RECORDS SHOWN:
****************

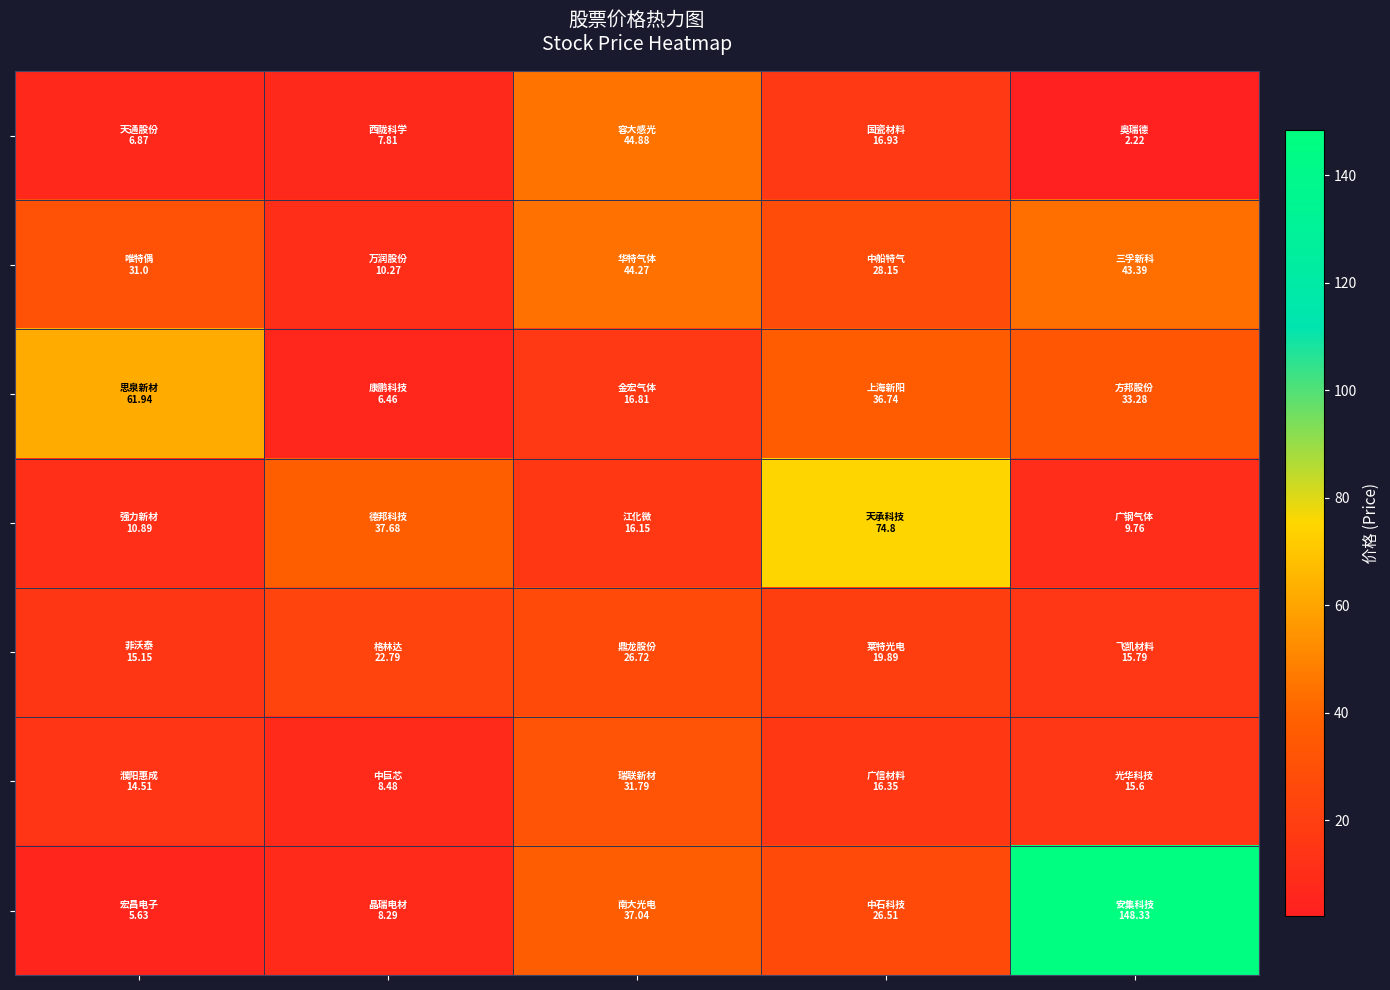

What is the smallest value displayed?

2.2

****************

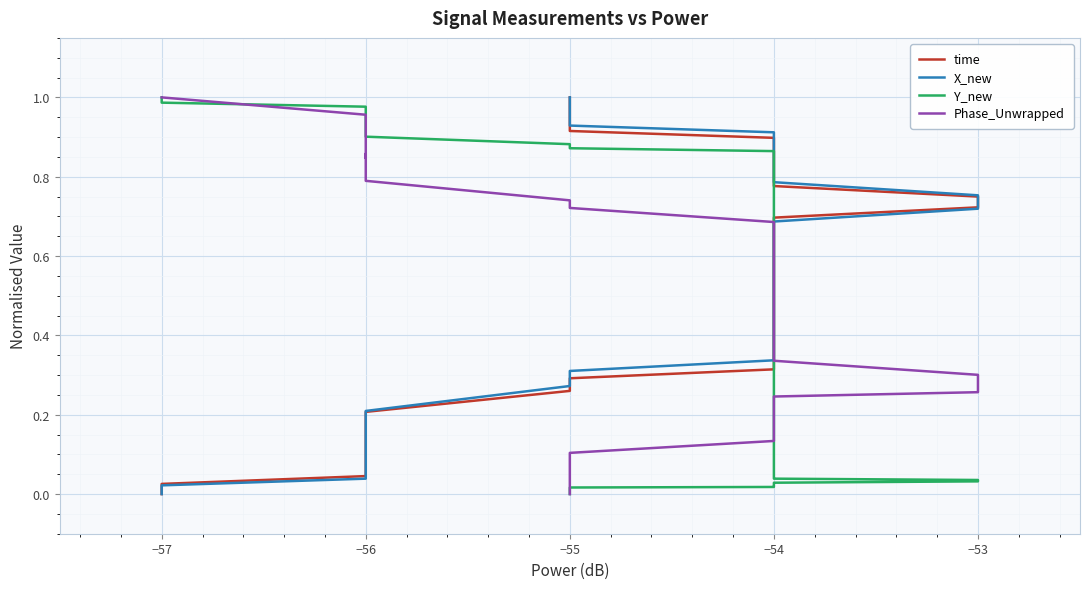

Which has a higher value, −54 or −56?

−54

****************

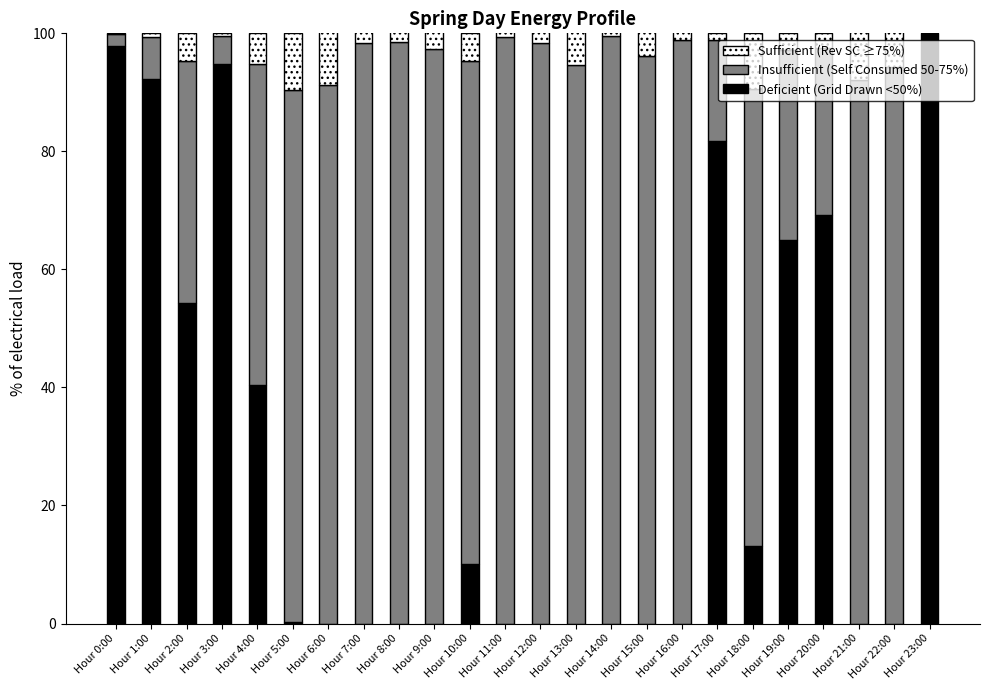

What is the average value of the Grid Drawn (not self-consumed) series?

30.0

****************

WHAT IS BEING ASKED:
Find each line in the listing above that contains the string "value" and copy those lines out.

OUTPUT OF THE TASK:
What is the smallest value displayed?
Which has a higher value, −54 or −56?
What is the average value of the Grid Drawn (not self-consumed) series?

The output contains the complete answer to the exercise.